**THE PROBLEM**
For each line of the listing that includes the word "down", show the whole line.

**LISTED RECORDS**
# # #

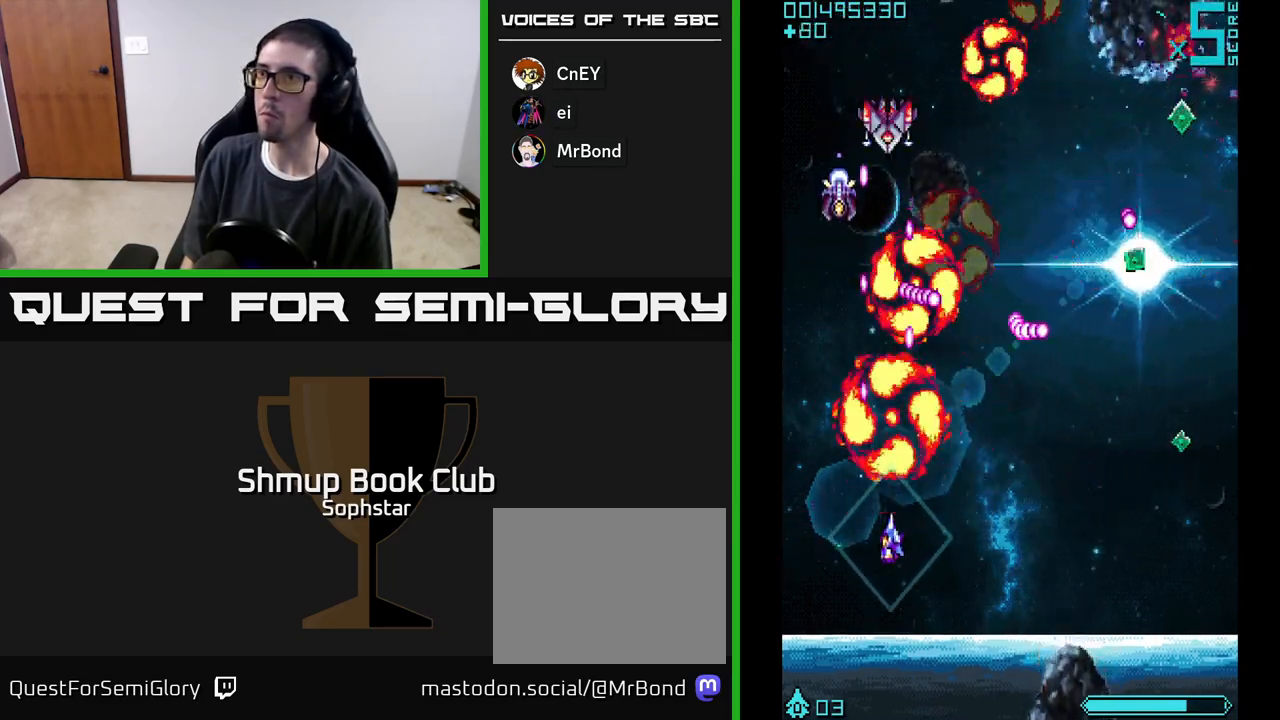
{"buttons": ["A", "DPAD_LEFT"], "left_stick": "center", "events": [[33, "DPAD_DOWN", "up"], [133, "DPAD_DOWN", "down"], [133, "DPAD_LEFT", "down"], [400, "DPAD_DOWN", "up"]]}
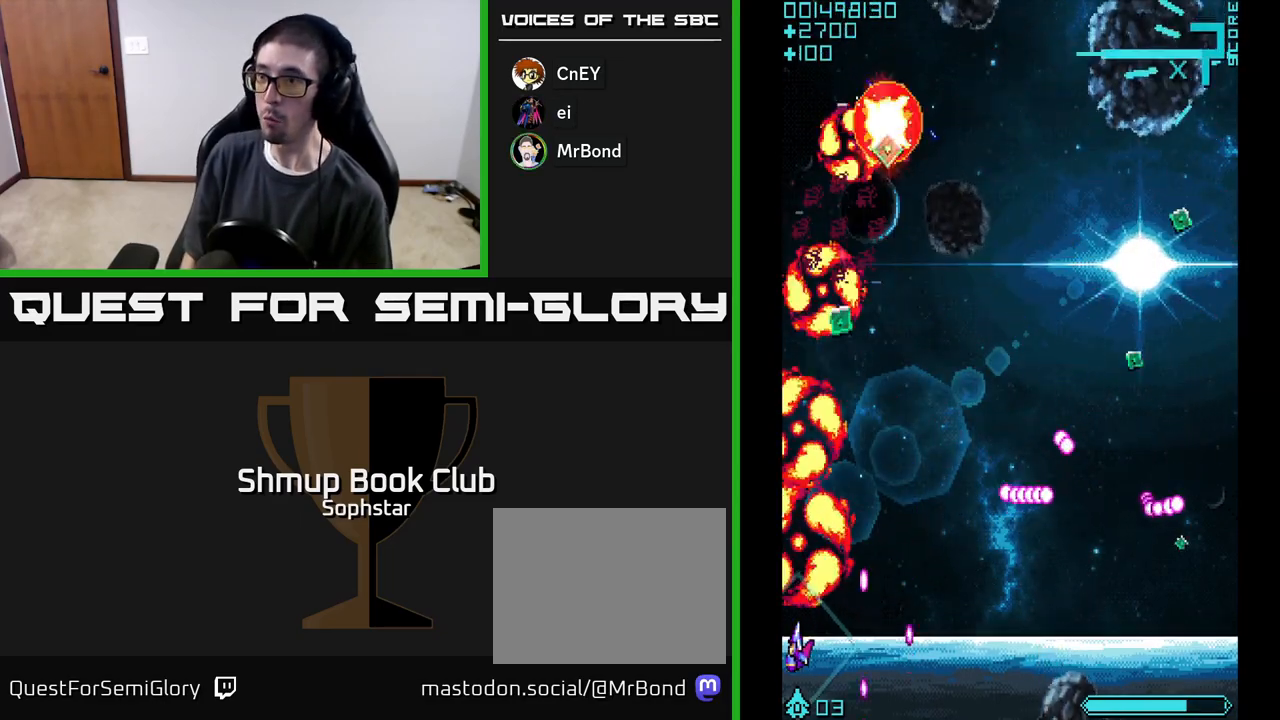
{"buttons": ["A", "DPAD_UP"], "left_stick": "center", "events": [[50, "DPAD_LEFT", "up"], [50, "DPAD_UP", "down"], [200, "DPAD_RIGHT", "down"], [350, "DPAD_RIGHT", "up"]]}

# # #

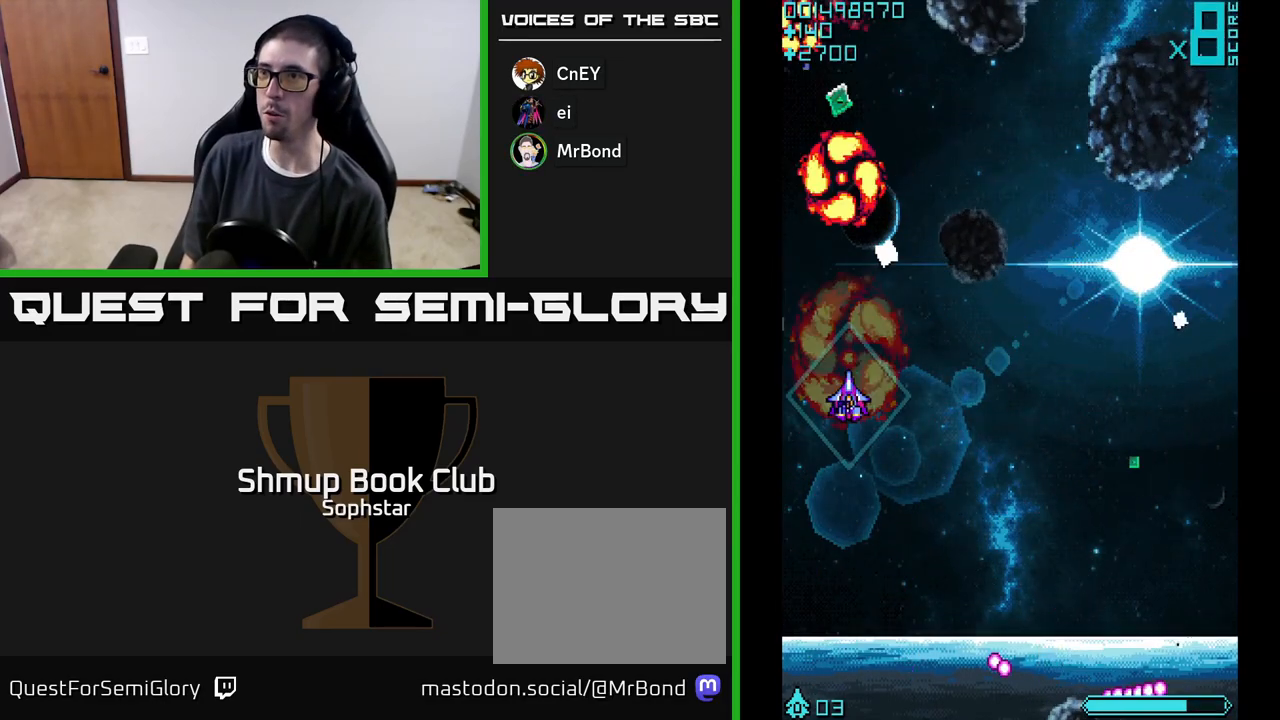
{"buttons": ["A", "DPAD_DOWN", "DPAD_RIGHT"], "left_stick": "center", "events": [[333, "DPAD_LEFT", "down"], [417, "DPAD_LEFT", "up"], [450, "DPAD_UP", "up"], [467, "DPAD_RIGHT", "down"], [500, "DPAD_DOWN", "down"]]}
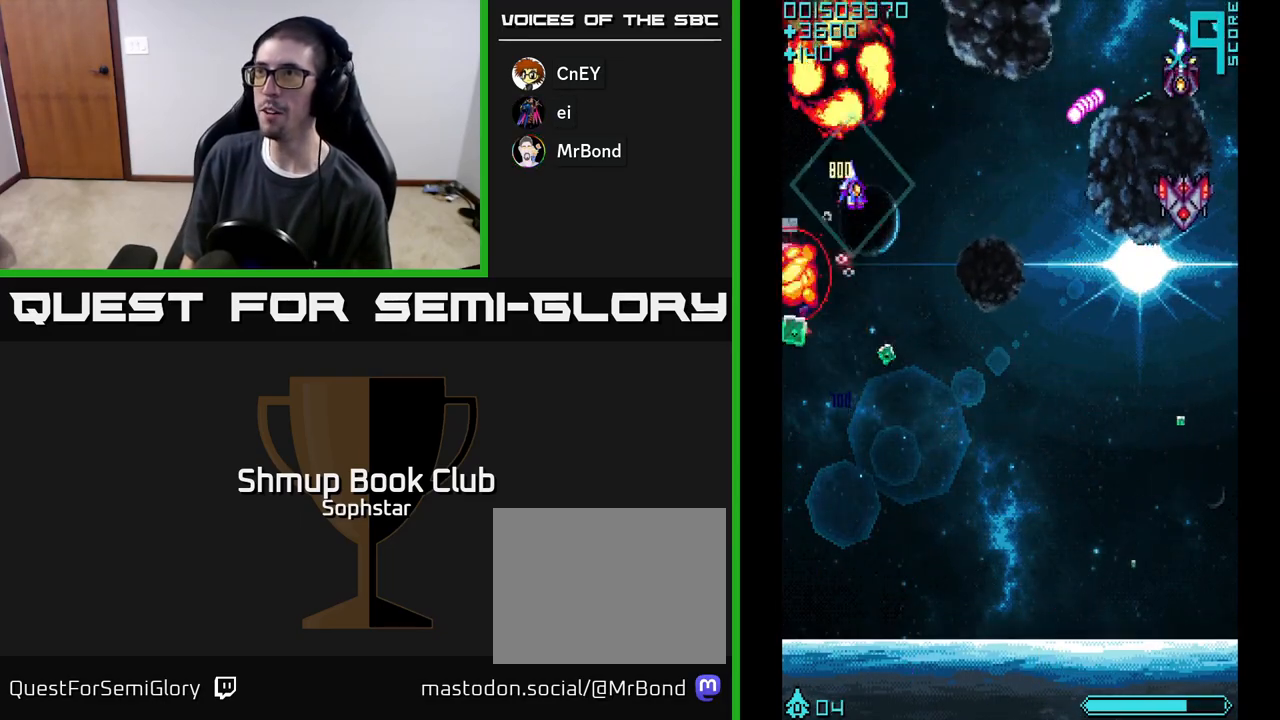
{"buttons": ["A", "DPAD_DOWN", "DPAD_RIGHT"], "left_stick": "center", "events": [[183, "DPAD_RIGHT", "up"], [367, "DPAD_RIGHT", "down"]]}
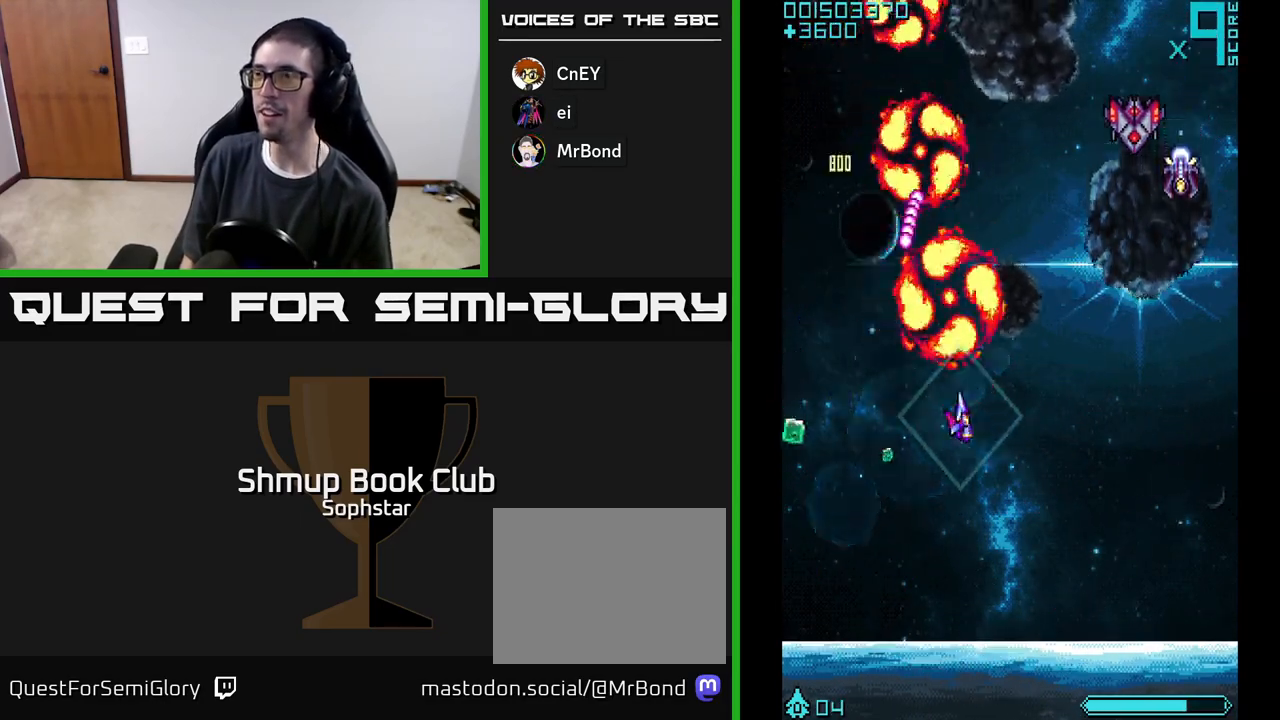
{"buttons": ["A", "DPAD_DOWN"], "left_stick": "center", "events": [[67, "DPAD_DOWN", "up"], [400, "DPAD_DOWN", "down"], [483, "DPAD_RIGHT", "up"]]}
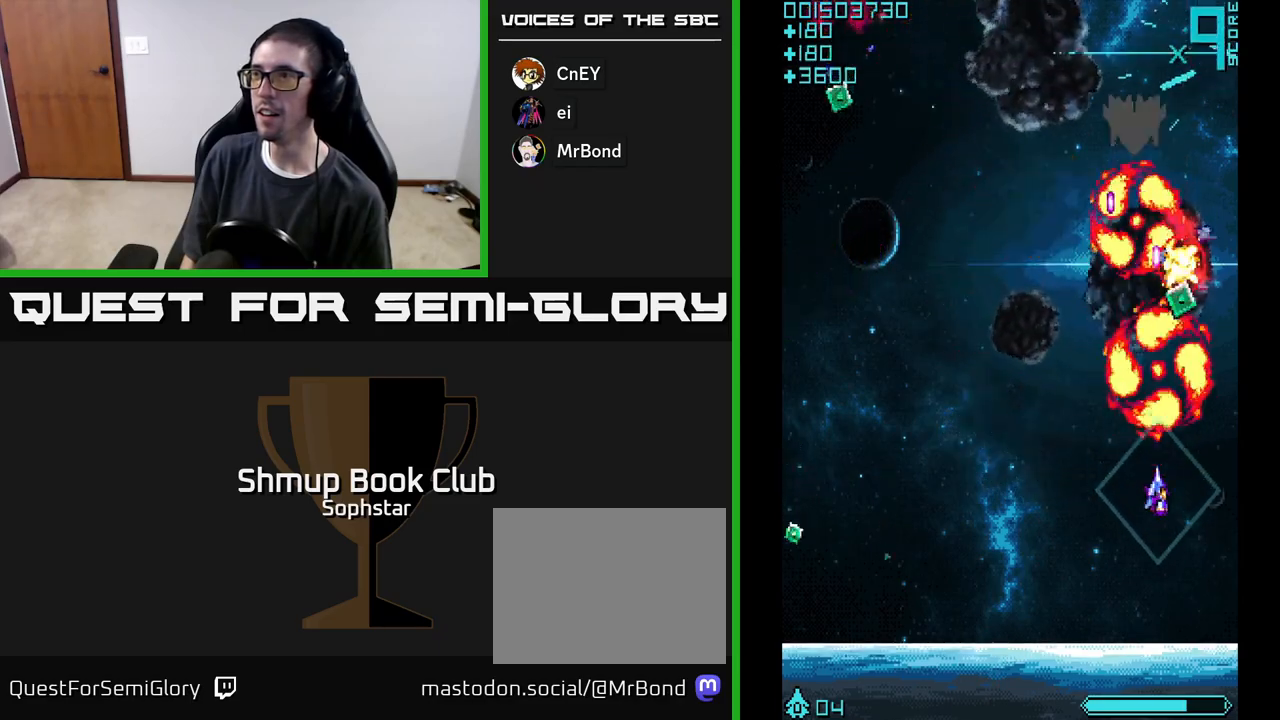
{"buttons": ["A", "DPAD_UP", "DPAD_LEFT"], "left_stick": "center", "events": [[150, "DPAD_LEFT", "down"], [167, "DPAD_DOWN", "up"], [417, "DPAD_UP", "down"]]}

# # #

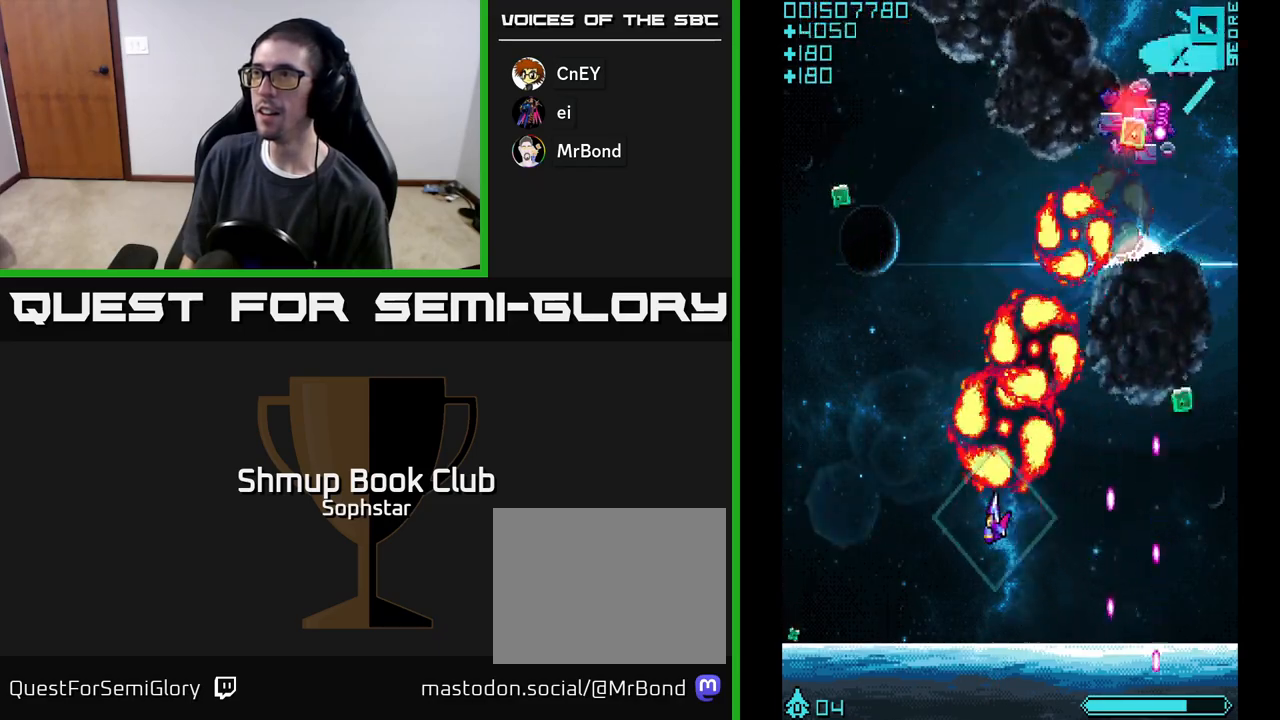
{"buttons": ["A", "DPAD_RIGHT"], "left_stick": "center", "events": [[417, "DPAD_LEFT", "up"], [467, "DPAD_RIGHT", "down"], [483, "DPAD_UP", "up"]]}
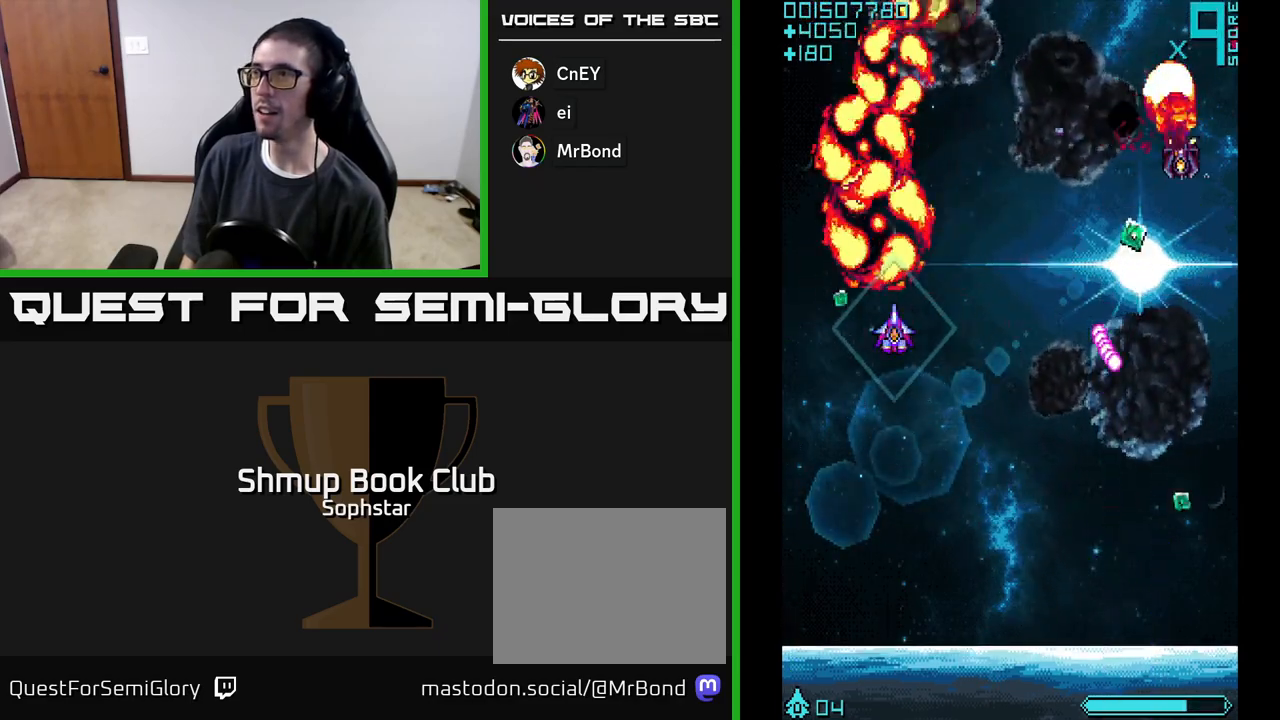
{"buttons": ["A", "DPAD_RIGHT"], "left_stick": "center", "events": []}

# # #

**YOUR SOLUTION**
{"buttons": ["A", "DPAD_LEFT"], "left_stick": "center", "events": [[33, "DPAD_DOWN", "up"], [133, "DPAD_DOWN", "down"], [133, "DPAD_LEFT", "down"], [400, "DPAD_DOWN", "up"]]}
{"buttons": ["A", "DPAD_UP"], "left_stick": "center", "events": [[50, "DPAD_LEFT", "up"], [50, "DPAD_UP", "down"], [200, "DPAD_RIGHT", "down"], [350, "DPAD_RIGHT", "up"]]}
{"buttons": ["A", "DPAD_DOWN", "DPAD_RIGHT"], "left_stick": "center", "events": [[333, "DPAD_LEFT", "down"], [417, "DPAD_LEFT", "up"], [450, "DPAD_UP", "up"], [467, "DPAD_RIGHT", "down"], [500, "DPAD_DOWN", "down"]]}
{"buttons": ["A", "DPAD_DOWN", "DPAD_RIGHT"], "left_stick": "center", "events": [[183, "DPAD_RIGHT", "up"], [367, "DPAD_RIGHT", "down"]]}
{"buttons": ["A", "DPAD_DOWN"], "left_stick": "center", "events": [[67, "DPAD_DOWN", "up"], [400, "DPAD_DOWN", "down"], [483, "DPAD_RIGHT", "up"]]}
{"buttons": ["A", "DPAD_UP", "DPAD_LEFT"], "left_stick": "center", "events": [[150, "DPAD_LEFT", "down"], [167, "DPAD_DOWN", "up"], [417, "DPAD_UP", "down"]]}
{"buttons": ["A", "DPAD_RIGHT"], "left_stick": "center", "events": [[417, "DPAD_LEFT", "up"], [467, "DPAD_RIGHT", "down"], [483, "DPAD_UP", "up"]]}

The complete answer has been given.